▸ **Instruction**
The answer must be an exact copy of the entries that follow, with all images removed.

::::

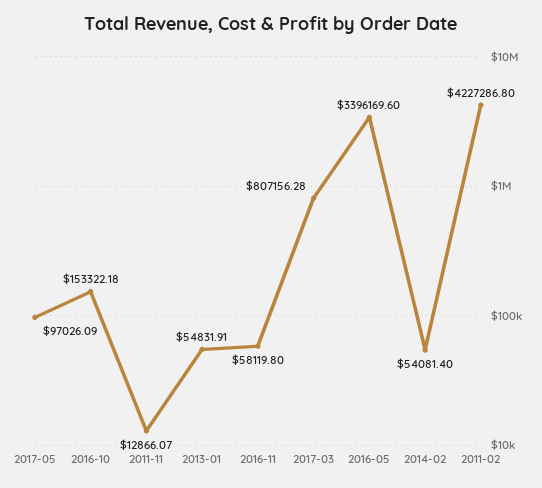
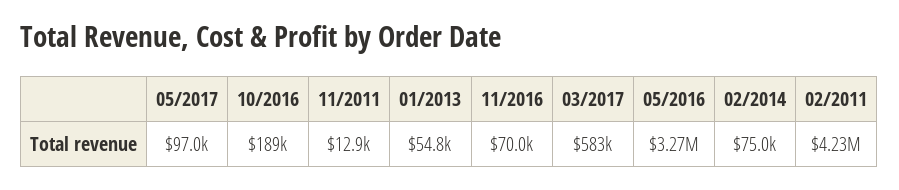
  {
    "2017-05": 97026.09,
-   "2016-10": 153322.18,
+   "2016-10": 189000,
    "2011-11": 12866.07,
    "2013-01": 54831.91,
-   "2016-11": 58119.8,
+   "2016-11": 70000,
-   "2017-03": 807156.28,
+   "2017-03": 583000,
-   "2016-05": 3396169.6,
+   "2016-05": 3270000,
-   "2014-02": 54081.4,
+   "2014-02": 75000,
    "2011-02": 4227286.8
  }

::::

▸ **Written solution**
  {
    "2017-05": 97026.09,
-   "2016-10": 153322.18,
+   "2016-10": 189000,
    "2011-11": 12866.07,
    "2013-01": 54831.91,
-   "2016-11": 58119.8,
+   "2016-11": 70000,
-   "2017-03": 807156.28,
+   "2017-03": 583000,
-   "2016-05": 3396169.6,
+   "2016-05": 3270000,
-   "2014-02": 54081.4,
+   "2014-02": 75000,
    "2011-02": 4227286.8
  }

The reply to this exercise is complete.